* **TASK TO CARRY OUT**
Put the lines from the line with "is written: 4,40" through the line with "It shows 1,44,30", both included, into a Markdown table with the columns Row and Line, numbering each row and leaving out any blank lines.

* **TASK MATERIAL**
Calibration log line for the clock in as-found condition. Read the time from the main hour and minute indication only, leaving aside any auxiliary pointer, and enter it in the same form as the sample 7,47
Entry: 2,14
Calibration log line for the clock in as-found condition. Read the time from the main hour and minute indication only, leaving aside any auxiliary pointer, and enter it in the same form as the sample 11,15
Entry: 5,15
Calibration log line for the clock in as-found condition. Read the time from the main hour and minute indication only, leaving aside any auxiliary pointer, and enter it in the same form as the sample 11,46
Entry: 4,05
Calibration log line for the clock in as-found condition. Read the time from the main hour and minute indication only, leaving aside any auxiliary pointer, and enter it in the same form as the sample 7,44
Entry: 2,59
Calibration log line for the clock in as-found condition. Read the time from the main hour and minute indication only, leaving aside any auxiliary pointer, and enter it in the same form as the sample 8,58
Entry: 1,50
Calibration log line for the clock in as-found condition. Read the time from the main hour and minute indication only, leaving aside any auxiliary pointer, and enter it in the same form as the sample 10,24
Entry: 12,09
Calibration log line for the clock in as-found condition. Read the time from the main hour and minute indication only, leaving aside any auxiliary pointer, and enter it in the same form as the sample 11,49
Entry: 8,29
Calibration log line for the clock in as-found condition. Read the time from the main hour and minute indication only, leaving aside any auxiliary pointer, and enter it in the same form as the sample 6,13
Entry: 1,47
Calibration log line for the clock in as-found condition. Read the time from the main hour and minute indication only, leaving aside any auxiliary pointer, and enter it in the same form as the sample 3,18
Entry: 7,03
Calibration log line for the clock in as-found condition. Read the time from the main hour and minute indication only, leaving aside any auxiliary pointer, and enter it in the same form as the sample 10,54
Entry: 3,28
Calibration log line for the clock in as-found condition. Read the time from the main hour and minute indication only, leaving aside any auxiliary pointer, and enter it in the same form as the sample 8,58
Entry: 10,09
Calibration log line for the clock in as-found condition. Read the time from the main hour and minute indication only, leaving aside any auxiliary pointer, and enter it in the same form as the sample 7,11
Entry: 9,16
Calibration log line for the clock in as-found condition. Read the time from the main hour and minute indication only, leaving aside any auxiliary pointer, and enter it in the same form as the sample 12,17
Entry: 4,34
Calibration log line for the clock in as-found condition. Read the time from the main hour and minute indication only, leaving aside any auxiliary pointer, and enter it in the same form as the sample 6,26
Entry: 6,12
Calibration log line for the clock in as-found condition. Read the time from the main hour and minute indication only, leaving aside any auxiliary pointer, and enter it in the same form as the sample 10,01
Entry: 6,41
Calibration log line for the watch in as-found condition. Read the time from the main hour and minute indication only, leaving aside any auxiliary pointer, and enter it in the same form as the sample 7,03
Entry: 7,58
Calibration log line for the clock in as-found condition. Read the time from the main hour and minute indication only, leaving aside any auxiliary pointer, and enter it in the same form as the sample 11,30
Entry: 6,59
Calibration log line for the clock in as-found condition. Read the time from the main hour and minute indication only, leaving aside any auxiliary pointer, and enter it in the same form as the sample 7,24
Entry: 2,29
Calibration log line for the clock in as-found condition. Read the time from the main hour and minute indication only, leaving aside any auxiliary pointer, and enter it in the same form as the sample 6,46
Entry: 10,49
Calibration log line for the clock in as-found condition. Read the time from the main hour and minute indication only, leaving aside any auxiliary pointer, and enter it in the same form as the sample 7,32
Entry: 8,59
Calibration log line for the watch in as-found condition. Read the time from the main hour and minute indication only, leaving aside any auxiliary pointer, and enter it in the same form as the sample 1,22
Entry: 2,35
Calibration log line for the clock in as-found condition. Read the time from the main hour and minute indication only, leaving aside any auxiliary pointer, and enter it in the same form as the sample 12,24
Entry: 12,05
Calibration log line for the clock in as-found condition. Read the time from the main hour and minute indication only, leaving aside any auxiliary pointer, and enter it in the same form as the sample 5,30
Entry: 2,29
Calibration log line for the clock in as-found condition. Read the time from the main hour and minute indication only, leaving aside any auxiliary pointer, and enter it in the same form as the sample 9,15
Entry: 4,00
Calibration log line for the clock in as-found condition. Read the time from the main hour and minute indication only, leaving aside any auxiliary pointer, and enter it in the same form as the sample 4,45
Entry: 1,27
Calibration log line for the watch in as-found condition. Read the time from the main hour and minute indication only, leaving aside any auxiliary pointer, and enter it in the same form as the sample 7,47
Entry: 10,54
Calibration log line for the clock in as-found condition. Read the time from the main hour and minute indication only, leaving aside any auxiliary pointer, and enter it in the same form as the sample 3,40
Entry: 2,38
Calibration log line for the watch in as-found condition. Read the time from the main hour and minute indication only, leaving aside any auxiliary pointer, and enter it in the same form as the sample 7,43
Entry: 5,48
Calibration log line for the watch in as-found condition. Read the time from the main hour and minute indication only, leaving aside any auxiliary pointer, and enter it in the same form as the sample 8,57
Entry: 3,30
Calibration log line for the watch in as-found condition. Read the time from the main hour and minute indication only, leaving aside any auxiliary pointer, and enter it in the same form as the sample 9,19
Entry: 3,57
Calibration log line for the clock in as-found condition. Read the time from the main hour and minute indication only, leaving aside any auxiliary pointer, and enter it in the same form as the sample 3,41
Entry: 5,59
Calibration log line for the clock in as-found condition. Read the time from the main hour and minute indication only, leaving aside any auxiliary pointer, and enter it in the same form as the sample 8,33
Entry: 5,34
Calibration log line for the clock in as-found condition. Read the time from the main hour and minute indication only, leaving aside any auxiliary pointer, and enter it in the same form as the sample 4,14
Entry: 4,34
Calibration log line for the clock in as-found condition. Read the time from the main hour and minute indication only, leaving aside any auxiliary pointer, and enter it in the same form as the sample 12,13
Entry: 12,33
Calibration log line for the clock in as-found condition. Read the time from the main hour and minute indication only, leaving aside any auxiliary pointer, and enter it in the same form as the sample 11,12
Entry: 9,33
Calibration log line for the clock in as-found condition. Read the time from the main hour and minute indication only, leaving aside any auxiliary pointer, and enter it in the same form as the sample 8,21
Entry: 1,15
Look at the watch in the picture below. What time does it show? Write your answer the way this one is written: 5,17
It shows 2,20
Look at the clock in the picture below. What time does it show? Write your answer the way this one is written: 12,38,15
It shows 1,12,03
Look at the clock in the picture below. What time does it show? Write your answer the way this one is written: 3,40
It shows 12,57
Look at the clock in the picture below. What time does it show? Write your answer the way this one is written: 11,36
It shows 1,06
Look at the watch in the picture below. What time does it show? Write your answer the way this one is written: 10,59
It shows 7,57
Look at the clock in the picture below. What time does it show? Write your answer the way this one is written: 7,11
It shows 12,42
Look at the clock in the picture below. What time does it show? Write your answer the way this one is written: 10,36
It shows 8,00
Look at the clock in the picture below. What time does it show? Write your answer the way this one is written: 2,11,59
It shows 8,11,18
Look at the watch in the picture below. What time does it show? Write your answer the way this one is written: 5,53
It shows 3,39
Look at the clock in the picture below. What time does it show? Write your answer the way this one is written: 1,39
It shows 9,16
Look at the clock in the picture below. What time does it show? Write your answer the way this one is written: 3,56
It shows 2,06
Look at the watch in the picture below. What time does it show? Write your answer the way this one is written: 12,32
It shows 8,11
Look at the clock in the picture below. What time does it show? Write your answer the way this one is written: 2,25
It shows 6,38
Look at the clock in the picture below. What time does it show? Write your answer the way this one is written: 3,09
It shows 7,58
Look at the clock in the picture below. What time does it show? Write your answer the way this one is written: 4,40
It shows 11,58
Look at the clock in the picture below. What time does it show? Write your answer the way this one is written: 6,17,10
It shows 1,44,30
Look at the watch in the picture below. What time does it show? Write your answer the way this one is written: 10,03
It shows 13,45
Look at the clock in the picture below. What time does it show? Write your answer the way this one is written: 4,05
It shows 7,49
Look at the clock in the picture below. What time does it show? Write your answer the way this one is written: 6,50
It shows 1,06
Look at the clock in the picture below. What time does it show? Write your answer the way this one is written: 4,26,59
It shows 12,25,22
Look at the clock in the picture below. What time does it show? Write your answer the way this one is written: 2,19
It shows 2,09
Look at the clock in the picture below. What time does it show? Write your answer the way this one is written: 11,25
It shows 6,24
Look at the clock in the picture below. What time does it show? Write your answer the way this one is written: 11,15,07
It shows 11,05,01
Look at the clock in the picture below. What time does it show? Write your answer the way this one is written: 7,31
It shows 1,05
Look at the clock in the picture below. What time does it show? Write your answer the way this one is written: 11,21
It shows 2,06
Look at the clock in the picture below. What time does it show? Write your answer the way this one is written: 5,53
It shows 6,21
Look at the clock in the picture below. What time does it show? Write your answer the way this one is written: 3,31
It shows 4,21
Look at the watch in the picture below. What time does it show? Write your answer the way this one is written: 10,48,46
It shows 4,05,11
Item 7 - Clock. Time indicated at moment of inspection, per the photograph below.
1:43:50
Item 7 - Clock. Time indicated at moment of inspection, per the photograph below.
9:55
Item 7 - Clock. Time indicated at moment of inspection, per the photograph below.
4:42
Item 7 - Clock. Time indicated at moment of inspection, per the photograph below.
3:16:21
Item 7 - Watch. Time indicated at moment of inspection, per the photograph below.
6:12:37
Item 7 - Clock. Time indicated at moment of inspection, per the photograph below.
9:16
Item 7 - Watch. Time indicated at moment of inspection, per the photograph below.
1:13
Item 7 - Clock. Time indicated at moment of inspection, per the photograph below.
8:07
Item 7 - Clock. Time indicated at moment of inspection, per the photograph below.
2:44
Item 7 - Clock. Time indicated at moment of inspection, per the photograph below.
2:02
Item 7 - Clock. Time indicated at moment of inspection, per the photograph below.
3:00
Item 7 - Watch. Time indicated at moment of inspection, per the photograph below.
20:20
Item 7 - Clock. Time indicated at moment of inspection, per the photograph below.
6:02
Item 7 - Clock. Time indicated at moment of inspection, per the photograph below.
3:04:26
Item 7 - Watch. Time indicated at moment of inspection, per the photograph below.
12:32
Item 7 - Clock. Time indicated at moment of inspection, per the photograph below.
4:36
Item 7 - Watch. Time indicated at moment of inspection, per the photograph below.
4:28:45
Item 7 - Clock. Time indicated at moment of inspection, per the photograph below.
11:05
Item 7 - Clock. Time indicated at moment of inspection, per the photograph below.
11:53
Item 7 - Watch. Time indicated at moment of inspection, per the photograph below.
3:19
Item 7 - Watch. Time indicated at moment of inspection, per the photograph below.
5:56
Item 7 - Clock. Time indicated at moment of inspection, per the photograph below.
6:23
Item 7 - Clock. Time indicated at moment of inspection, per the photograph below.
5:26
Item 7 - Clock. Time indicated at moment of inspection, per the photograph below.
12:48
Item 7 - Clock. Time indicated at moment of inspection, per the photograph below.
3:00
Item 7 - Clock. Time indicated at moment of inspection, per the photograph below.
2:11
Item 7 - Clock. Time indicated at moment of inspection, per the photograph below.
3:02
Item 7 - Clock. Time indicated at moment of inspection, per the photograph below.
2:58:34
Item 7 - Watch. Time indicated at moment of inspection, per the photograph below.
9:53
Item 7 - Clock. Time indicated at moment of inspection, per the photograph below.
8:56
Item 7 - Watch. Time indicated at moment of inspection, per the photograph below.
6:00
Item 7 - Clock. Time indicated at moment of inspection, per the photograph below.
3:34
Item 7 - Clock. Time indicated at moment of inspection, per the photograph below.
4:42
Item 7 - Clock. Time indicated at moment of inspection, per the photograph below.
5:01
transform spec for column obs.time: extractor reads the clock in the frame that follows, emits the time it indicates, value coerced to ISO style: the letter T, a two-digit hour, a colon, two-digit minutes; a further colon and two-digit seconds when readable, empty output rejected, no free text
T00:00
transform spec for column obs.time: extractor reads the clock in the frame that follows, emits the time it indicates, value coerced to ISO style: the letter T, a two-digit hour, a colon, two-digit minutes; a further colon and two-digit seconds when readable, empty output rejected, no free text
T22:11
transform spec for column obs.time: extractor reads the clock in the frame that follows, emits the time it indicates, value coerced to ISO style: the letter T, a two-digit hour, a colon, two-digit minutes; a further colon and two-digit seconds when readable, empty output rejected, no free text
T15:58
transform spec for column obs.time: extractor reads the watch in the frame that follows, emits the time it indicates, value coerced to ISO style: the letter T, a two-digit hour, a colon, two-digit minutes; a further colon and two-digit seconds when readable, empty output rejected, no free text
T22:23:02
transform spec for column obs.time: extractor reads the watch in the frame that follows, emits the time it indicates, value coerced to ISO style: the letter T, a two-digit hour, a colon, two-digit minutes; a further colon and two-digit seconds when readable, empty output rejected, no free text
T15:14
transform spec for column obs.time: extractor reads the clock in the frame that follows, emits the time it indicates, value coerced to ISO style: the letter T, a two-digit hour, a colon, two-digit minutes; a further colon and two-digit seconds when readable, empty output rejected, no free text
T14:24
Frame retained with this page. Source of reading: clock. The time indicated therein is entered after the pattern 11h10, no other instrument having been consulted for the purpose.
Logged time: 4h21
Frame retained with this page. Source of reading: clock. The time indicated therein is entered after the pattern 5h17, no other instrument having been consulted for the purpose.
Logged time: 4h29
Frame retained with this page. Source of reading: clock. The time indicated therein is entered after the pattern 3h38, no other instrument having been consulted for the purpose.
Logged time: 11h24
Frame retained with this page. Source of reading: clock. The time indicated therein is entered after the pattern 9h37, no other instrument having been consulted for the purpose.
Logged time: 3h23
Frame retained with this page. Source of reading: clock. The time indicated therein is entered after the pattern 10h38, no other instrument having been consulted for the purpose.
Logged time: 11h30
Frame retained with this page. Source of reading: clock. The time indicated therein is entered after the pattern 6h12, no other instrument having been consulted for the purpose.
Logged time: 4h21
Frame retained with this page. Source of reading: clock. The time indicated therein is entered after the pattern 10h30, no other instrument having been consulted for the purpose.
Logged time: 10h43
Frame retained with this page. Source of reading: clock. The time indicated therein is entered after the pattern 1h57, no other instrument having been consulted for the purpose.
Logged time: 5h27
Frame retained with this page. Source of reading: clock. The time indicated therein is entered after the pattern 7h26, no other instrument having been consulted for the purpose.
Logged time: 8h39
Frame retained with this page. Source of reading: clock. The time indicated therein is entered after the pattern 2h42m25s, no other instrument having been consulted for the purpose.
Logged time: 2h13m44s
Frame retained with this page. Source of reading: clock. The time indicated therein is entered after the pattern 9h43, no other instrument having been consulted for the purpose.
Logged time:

* **COMPLETE RESPONSE**
| Row | Line |
|---|---|
| 1 | Look at the clock in the picture below. What time does it show? Write your answer the way this one is written: 4,40 |
| 2 | It shows 11,58 |
| 3 | Look at the clock in the picture below. What time does it show? Write your answer the way this one is written: 6,17,10 |
| 4 | It shows 1,44,30 |